We returned to Centreville, to the bank. He withdrew some money, got back in the car and offered me $50. I told him the bike was worth only $40, took that much, and drove him to the taxi station where he was going to make his way home, which is in El Hajib.

As we were driving around I said to him, 'listen, you're a nice guy but I don't trust you anymore.' He said, "I know it's my fault. I should never have given that bicycle to my friend. But still you should trust me.'

"I like you", I said, but I don't trust you, particularly after all you told me how I shouldn't trust Moroccans. I do trust Moroccans for the most part; I just don't trust you."

But what does it matter if I trust you or not? I thought.

"I have excuses," he said.

"I'm not in a position to forgive myself much less you," I told him.

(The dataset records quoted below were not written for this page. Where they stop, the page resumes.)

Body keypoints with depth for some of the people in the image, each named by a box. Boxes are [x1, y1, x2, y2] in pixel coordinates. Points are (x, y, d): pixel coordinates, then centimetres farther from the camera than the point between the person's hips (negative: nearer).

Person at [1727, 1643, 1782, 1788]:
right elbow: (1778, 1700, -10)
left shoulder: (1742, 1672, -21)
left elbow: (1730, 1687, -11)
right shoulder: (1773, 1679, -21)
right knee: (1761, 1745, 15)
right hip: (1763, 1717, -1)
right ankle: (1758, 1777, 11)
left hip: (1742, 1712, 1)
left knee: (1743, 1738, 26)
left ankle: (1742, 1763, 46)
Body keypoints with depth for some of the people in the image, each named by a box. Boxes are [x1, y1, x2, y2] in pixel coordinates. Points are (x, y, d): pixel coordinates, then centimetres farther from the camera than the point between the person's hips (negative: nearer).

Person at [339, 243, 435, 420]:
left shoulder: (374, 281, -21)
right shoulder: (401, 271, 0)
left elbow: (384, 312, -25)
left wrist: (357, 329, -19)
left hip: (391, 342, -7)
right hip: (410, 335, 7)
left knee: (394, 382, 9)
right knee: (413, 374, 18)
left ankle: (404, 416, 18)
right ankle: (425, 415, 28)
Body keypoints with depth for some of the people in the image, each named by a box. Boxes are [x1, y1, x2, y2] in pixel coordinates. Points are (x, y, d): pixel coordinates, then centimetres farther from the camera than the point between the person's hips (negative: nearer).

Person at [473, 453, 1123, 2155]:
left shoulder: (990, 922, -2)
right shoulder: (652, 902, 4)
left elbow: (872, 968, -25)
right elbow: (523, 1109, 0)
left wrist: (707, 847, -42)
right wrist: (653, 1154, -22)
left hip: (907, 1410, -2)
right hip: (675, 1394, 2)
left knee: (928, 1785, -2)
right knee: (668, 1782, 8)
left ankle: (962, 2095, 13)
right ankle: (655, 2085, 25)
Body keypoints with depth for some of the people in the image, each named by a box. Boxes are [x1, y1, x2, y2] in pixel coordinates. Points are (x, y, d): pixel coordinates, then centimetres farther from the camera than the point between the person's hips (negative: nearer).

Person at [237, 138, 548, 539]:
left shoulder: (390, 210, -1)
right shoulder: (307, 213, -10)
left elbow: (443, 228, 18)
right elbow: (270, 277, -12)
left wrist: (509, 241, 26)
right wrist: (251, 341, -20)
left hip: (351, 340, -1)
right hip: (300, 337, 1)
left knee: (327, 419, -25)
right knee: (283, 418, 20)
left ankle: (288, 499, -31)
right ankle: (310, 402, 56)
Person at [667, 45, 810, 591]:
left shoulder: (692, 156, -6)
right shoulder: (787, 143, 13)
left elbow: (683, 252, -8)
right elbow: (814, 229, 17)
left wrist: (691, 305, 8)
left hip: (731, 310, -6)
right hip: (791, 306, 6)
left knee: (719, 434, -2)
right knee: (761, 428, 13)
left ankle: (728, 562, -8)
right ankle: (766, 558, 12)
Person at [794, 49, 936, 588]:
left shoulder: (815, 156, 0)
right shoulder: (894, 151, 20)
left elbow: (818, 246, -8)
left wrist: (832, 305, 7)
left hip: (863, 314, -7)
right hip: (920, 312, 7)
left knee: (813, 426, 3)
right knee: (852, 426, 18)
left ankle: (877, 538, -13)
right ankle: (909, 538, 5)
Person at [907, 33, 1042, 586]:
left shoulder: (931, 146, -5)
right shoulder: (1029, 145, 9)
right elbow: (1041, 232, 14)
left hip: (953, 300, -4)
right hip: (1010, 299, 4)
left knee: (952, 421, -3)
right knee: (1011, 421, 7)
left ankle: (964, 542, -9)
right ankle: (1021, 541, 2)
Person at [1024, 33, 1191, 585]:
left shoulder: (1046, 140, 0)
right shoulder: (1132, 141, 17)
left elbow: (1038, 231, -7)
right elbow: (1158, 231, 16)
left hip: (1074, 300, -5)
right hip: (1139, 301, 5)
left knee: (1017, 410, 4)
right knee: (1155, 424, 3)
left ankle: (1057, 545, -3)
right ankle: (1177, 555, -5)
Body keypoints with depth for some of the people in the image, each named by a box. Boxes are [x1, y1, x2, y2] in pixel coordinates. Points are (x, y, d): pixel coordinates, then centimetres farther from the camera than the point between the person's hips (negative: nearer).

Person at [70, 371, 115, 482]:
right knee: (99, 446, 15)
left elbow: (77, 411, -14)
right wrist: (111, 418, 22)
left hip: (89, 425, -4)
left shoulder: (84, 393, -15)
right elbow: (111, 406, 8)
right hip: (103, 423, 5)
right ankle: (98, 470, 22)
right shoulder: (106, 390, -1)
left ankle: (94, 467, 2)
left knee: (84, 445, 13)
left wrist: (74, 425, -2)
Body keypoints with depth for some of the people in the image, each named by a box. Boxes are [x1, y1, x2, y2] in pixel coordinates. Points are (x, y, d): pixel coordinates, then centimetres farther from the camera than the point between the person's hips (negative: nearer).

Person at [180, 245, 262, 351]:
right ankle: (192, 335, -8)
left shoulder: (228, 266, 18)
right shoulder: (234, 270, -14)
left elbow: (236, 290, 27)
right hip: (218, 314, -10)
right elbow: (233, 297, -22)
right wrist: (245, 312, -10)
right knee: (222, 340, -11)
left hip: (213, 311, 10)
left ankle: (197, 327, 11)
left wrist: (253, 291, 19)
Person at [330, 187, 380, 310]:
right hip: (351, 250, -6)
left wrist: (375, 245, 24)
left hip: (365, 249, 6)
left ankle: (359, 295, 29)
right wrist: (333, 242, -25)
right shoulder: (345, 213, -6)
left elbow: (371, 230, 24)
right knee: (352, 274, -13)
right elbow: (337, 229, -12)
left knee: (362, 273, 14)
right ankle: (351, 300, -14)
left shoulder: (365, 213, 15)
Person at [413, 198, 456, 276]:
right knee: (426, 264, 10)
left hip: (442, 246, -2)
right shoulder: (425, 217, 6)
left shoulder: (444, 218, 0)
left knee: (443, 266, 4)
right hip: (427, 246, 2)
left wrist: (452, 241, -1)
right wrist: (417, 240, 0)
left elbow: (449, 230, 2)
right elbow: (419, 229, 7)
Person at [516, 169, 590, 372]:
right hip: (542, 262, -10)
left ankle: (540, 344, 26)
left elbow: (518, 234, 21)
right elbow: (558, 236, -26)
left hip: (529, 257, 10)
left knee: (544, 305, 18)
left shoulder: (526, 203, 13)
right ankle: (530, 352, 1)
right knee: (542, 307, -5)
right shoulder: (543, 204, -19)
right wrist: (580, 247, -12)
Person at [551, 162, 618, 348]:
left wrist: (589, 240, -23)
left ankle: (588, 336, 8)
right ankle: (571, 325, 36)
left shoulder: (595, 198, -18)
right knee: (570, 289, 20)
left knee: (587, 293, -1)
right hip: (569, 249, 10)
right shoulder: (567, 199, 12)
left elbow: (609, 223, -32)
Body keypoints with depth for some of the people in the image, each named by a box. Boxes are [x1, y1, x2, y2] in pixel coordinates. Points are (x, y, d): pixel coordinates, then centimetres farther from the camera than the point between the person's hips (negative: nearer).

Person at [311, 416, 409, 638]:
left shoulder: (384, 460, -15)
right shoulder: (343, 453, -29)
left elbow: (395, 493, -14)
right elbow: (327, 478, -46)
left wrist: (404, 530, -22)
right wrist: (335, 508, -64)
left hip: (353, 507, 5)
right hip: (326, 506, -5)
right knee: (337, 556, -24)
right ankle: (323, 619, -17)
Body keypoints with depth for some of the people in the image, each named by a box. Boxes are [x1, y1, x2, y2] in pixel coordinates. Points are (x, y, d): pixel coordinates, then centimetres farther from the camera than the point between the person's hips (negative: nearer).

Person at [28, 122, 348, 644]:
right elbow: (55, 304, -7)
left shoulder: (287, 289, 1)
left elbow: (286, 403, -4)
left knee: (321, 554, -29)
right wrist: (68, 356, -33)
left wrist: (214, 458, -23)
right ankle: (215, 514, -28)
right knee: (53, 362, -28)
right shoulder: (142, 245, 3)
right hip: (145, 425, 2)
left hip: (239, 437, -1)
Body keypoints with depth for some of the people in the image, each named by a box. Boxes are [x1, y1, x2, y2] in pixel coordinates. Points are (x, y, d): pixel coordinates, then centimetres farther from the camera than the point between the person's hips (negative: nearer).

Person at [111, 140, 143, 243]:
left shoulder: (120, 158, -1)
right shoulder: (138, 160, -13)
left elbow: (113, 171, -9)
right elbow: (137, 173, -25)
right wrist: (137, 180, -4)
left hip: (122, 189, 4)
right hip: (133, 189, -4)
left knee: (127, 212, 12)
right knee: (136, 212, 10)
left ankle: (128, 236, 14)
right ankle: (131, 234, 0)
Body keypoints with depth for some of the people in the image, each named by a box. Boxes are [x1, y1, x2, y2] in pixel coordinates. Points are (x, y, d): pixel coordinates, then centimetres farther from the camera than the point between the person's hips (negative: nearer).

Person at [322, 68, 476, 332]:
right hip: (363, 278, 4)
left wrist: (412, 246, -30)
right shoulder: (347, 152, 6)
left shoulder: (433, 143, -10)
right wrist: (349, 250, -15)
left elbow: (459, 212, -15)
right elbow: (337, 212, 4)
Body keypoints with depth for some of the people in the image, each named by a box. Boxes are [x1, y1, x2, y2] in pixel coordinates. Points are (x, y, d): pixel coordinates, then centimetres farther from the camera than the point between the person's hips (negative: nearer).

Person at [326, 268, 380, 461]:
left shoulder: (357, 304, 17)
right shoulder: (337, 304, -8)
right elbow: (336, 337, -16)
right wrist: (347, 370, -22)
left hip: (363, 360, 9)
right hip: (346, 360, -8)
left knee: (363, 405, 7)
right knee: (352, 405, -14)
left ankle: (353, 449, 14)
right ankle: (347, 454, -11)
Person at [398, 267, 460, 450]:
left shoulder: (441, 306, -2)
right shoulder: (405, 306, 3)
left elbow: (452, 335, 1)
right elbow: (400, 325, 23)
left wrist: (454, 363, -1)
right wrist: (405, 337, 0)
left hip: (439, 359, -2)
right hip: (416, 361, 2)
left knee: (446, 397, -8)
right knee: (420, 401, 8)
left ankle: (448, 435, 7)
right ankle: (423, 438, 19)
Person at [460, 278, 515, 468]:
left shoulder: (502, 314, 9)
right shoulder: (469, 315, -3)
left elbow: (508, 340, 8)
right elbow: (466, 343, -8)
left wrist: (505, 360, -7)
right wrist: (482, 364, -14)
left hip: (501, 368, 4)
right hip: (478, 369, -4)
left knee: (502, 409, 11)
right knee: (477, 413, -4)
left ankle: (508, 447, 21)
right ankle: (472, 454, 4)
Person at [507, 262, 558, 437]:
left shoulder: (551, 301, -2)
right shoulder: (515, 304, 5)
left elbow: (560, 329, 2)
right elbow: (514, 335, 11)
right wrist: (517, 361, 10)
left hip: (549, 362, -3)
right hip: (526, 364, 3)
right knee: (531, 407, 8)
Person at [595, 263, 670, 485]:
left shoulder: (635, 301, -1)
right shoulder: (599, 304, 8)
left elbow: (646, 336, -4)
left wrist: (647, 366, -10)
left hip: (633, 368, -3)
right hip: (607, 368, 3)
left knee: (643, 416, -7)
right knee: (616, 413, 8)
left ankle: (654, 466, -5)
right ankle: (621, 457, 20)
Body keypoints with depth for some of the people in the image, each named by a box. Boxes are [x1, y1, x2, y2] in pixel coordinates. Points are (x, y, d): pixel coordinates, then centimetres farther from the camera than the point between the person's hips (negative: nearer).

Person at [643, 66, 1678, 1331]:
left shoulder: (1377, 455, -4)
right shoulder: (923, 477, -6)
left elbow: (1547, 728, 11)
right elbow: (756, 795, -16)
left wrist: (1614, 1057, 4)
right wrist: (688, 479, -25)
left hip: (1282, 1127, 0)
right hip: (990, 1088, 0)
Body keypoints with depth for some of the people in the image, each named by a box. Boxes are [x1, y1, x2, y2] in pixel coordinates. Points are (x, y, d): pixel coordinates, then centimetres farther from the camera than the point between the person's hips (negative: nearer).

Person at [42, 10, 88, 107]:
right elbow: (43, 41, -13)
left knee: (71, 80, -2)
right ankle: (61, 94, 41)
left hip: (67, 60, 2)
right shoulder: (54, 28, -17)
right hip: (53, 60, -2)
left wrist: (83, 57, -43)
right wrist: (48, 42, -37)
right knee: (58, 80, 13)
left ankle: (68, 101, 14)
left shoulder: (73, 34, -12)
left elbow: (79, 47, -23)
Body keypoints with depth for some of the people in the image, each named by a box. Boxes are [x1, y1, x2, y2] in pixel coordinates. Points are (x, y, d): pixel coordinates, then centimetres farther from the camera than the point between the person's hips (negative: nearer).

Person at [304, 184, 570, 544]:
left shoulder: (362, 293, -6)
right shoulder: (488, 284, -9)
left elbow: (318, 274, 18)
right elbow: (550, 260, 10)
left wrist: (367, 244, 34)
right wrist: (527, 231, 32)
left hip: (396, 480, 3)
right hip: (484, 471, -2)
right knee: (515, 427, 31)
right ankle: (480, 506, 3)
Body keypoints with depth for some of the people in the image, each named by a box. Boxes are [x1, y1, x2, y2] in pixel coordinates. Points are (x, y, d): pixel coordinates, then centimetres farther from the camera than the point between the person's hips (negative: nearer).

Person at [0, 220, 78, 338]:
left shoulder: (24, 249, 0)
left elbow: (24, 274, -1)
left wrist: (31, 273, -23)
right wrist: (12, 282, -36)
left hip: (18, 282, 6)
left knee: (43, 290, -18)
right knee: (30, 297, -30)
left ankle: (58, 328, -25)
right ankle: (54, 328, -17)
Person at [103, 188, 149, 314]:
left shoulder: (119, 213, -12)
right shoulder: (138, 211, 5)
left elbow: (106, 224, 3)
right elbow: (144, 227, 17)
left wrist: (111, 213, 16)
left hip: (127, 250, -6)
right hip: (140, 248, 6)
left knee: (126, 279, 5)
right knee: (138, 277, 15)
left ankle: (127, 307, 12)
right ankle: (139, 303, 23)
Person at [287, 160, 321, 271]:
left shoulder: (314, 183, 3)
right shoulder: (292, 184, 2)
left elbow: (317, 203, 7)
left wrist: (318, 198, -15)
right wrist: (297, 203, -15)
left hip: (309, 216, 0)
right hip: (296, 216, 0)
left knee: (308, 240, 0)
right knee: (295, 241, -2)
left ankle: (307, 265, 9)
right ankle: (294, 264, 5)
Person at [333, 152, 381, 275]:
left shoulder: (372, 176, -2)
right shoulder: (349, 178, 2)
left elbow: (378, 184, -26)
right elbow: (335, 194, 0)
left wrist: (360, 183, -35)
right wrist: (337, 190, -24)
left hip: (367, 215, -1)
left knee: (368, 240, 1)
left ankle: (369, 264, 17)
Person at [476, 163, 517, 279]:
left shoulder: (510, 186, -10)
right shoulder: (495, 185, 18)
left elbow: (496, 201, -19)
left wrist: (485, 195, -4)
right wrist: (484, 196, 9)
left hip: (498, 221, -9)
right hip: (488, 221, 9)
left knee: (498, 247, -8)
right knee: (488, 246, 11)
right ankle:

"But you can't ignore my excuses," he went, with this dangerous little smile. "You have to honor those. You have to...."

Jan 3, 2006

Everyone Gone to the Moon

Everyone has left the university for the break. The campus is empty; the students are not allowed to remain. And hardly any faculty left, save a feminist Marxist whose last tour of duty was in China. Her desire is to design parameters for programs to help the Moroccan people. Why not just ask communities what they want? you might wonder. Her reply: "We need a Marxist-feminist perspective in this country....."

Of all the things this country needs, certainly that.